I’ve been pondering this question since another media site for sustainability pointed its feet at the sky and said “I’m out”.
This one being JustMeans, the site that ran for a couple of years until recently, when economic reality appears to have kicked in.
If you look at the site now you can clearly see the firm is no longer really in meaningful business.
It’s not the first site of its kind to be launched with some degree of fanfare, and fall by the wayside within two years.
Of course, most of these sites and media entities I have seen come and go in the last decade have all suffered from the same problem: A business model that drives cashflow.
Right now it’s still old school products like subscriptions, conferences and reports that keep us in the black, and give me time to write this blog, plus a bit of ancillary revenue like our live debates, editorial sponsorship and so forth.
The future is online, as every social media pundit pretending to be worth their salt will tell you.
But what does that mean? So far, in classic sustainability sense, ie economic, no-one has worked out how to do it. Lots of people try, but the cashflow escapes them, even if they then delve into face-to-face products, like events, because usually they don’t know that business well enough to make it work.
The attitude often seems to be: “build it and they will come”, but they, particularly in this field, often don’t have much money, and if you don’t have a good product to sell them you’ve really got a problem.
Sustainability, if you can call it a business sector (arguably more a trade!) is not alone of course. All sorts of B2B and B2C websites have come and gone in the last 15 years.
Who might deliver online only and win/survive then?
These guys, the 2 degrees network, seem to think they have a chance.
Their PR firm just called me to ask us to write about them, but lacked any kind of compelling hook, or story to do so.
I know they have a reasonable database already (12,000) but what will make them sustainable?
Recurring subscriptions and corporate deals to drive online networking seems to be the business model.
The plan seems to be to create a kind of LinkedIn for sustainability, with active moderation and ‘working groups’.
These seem to be webinars and hosting corporate content and reports etc, in PDF format.
Of any of the new media businesses I have seen come and go in the space since 2001 (anyone remember Business Ethics magazine, or Tomorrow magazine?
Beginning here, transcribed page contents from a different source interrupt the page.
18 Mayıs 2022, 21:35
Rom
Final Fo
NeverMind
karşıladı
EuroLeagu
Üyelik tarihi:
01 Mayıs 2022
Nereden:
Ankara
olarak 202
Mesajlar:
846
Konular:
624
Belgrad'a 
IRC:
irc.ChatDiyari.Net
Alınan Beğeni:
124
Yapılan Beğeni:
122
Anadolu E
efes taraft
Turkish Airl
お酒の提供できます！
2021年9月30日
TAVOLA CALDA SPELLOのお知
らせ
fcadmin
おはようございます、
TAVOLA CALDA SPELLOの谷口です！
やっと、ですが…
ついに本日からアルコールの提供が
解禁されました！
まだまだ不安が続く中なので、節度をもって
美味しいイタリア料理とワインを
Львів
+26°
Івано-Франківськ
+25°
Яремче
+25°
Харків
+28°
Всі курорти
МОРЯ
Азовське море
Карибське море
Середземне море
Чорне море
Halcyon days..) 2 degrees network may have the best chance of any of them.
The question will be: What do you need to do online that continues to drive in corporate individual cash and business licenses/deals in a sustainable way?
Webinars are known to bore people, and as a stand-alone product don’t really work financially unless sponsored. Alone, they are clearly not enough to sustain a business. Many have tried.
I suppose we’ll find out in the next couple of years. LinkedIn is apparently set soon for an IPO valued at $3.3 billion. But then they have 100 million members.
2 degrees seem to have a huge team, presumably all being paid wages, so cashflow must be a pressing concern.
I hear Tesco has asked suppliers to use it, and no doubt pay to do so. I imagine other large corporates are being given the same pitch.
If it works, it could be very interesting. But busy executives need a reason to engage online, even in a private forum.
The question is, can a website log-in compete with a conference call or phyical meeting? I have my doubts at the moment.
Good luck to them if they can make it work. Not sure I would put my money into such a firm right now, but we’ll see what happens.